Intrigas de corte sempre geraram um bom pano de fundo dramático. Afinal, trata-se da ideia de um ambiente restrito onde as consequências da condição humana são elevadas por conta de uma situação de destaque e simplesmente irresistível. Em cartaz nos cinemas brazucas, há um filme que traz figuras envoltas pela realeza lutando sagazmente por poder e lidando com seus conflitos internos de maneira inventiva e emocionante.

Antes de prosseguir, deixe-me esclarecer logo que o nome desse filme é “A Favorita”. “Duas Rainhas”, por sua vez, ainda que queira ser uma produção no extremo oposto do longa do grego Yorgos Lanthimos, falha em estabelecer uma real identidade no decorrer de suas (longas) duas horas. Ao final, parece um apanhado de cenas já vistas em outros dramas históricos, mal sobrevivendo ao acender das luzes da sala.

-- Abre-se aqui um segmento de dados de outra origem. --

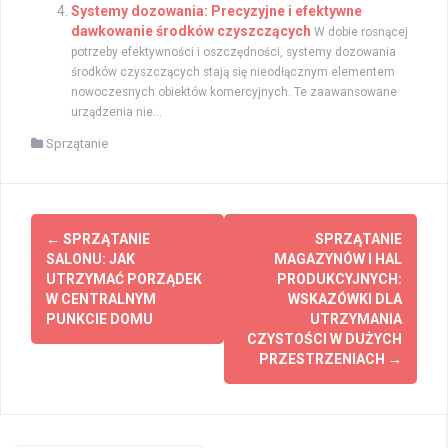
Systemy dozowania: Precyzyjne i efektywne
dawkowanie środków czyszczących
W dobie rosnącej
potrzeby efektywności i oszczędności, systemy dozowania
środków czyszczących stają się nieodłącznym elementem
nowoczesnych obiektów komercyjnych. Te zaawansowane
urządzenia nie...
Sprzątanie
Zobacz
←
SPRZĄTANIE
SPRZĄTANIE
wpisy
SALONU: JAK
MAGAZYNÓW I HAL
UTRZYMAĆ PORZĄDEK
PRODUKCYJNYCH:
W CENTRALNYM
WSKAZÓWKI DLA
PUNKCIE DOMU
UTRZYMANIA
CZYSTOŚCI W DUŻYCH
PRZESTRZENIACH
→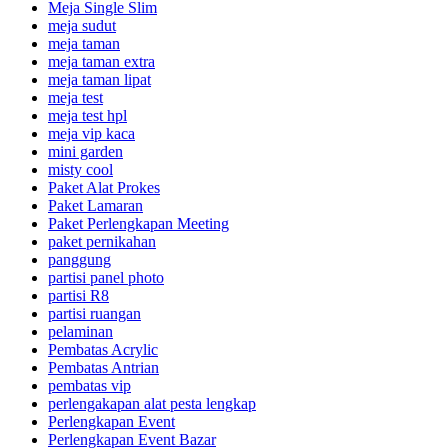
Meja Single Slim
meja sudut
meja taman
meja taman extra
meja taman lipat
meja test
meja test hpl
meja vip kaca
mini garden
misty cool
Paket Alat Prokes
Paket Lamaran
Paket Perlengkapan Meeting
paket pernikahan
panggung
partisi panel photo
partisi R8
partisi ruangan
pelaminan
Pembatas Acrylic
Pembatas Antrian
pembatas vip
perlengakapan alat pesta lengkap
Perlengkapan Event
Perlengkapan Event Bazar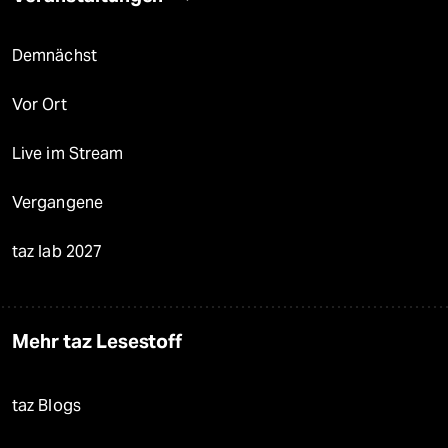
Demnächst
Vor Ort
Live im Stream
Vergangene
taz lab 2027
Mehr taz Lesestoff
taz Blogs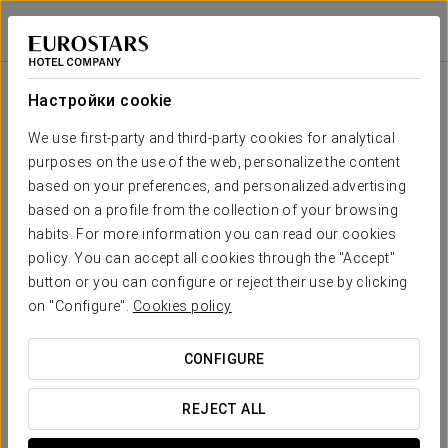
Exe Almería Centro
ALMERÍA
Войти в Star Tr
Зала
П-
Совет
Класс
Банкет
Банкет
Театр
Кабаре
образная
директоров
Настройки cookie
Salón Faro
2
100 m
Ваше мероприятие в
We use first-party and third-party cookies for analytical
-
100
70
30
-
150
x m
purposes on the use of the web, personalize the content
altura
based on your preferences, and personalized advertising
Sala Indalo
based on a profile from the collection of your browsing
2
120 m
-
100
70
30
-
150
habits. For more information you can read our cookies
x m
ЗАПРОСИТЬ СМЕТУ
policy. You can accept all cookies through the "Accept"
altura
button or you can configure or reject their use by clicking
Sala
on "Configure".
Cookies policy
Almanzora
2
-
-
6
6
-
15
18 m
x m
CONFIGURE
altura
Sala
REJECT ALL
Almedina
2
-
-
6
6
-
15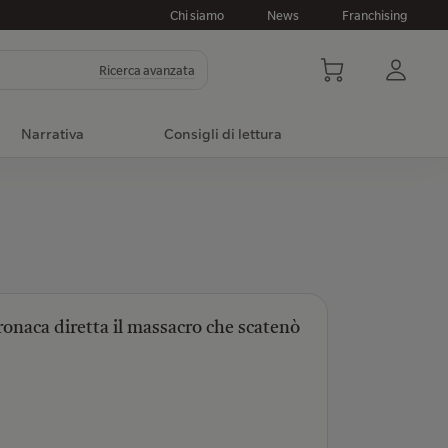
Chi siamo
News
Franchising
Ricerca avanzata
Narrativa
Consigli di lettura
ronaca diretta il massacro che scatenò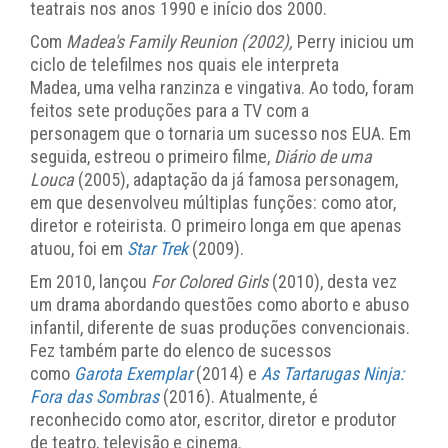
teatrais nos anos 1990 e início dos 2000.
Com
Madea's Family Reunion (2002),
Perry iniciou um
ciclo de telefilmes nos quais ele interpreta
Madea,
uma velha ranzinza e vingativa. Ao todo, foram
feitos sete produções para a TV com a
personagem que o tornaria um sucesso nos EUA. Em
seguida, estreou o primeiro filme,
Diário de uma
Louca
(2005), adaptação da já famosa personagem,
em que desenvolveu múltiplas funções: como ator,
diretor e roteirista. O primeiro longa em que apenas
atuou, foi em
Star Trek
(2009).
Em 2010, lançou
For Colored Girls
(2010), desta vez
um drama abordando questões como aborto e abuso
infantil, diferente de suas produções convencionais.
Fez também parte do elenco de sucessos
como
Garota Exemplar
(2014) e
As Tartarugas Ninja:
Fora das Sombras
(2016). Atualmente, é
reconhecido como ator, escritor, diretor e produtor
de teatro, televisão e cinema.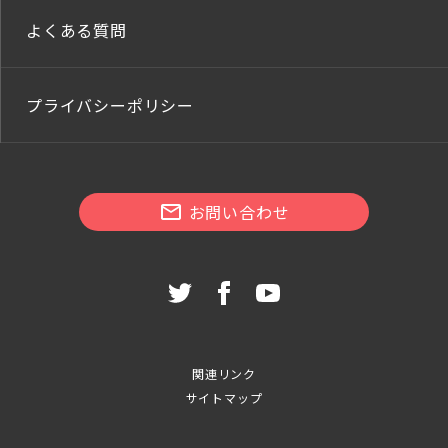
よくある質問
プライバシーポリシー
お問い合わせ
関連リンク
サイトマップ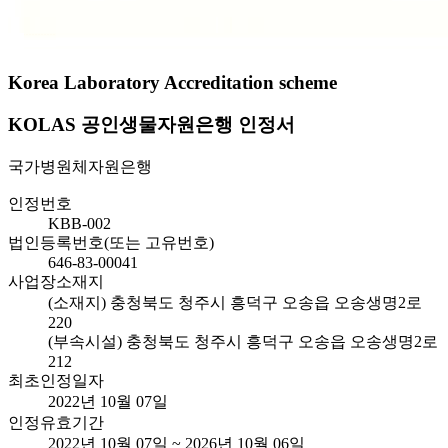
Korea Laboratory Accreditation scheme
KOLAS 공인생물자원은행 인정서
국가병원체자원은행
인정번호
KBB-002
법인등록번호(또는 고유번호)
646-83-00041
사업장소재지
(소재지) 충청북도 청주시 흥덕구 오송읍 오송생명2로
220
(부속시설) 충청북도 청주시 흥덕구 오송읍 오송생명2로
212
최초인정일자
2022년 10월 07일
인정유효기간
2022년 10월 07일 ~ 2026년 10월 06일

Isso é uma pena por diversos motivos, sendo o desempenho de Margot Robbie como Elizabeth I o principal deles. Imortalizada como poderosa nas mãos de Cate Blanchett, vemos a mesma personagem ganhar uma fragilidade multifacetada aqui. Enquanto o arco de Mary Stuart (Saiorse Ronan) se assemelha demais ao da heroína sofredora,  Elizabeth é uma mulher desafiando a sua própria concepção de gênero em prol da gestão de um Estado.

Nos poucos momentos em que aparece, a rainha inglesa rouba a cena, dando a impressão de que uma história muito mais interessante acontece às margens da ação delineada pela diretora Josie Rourke. Essa ação, ainda que ganhe certo vigor durante a metade final da produção, não resiste à sequência de clichês narrativos usados para retratá-la.

Na história, Mary volta para a Escócia, depois de se tornar viúva na França, com esperanças de ascender ao trono. Lá, por ser católica, ela sofre oposição da elite local e, na Inglaterra, ela também encara a revolta dos poderosos da corte de Elizabeth, que vem legitimidade em seu reinado e, logo, uma ameaça aos seus interesses.

É interessante que “Duas Rainhas” esteja sendo vendido como uma disputa entre duas mulheres, talvez para cortejar o inconsciente coletivo potencialmente machista que aprecia esse tipo de conflito. Na realidade, apesar delas estarem em lados diferentes, a disputa é muito mais entre seus grupos aliados – ambos compostos exclusivamente de homens – do que entre as personagens de Margot Robbie e Saoirse Ronan. Entre elas, fica claro que há uma admiração e um afeição que precisa ser sublimado em prol da política.

Isso fica explícito em uma cena perto do final do longa, tão forte que nos perguntamos porque precisamos passar por tantas sequências soporíferas para chegar nela. Apesar do talento envolvido, “Duas Rainhas” é um filme cheio de excelentes possibilidades, que acabam abandonadas e substituídas por um drama chavão e esquecível.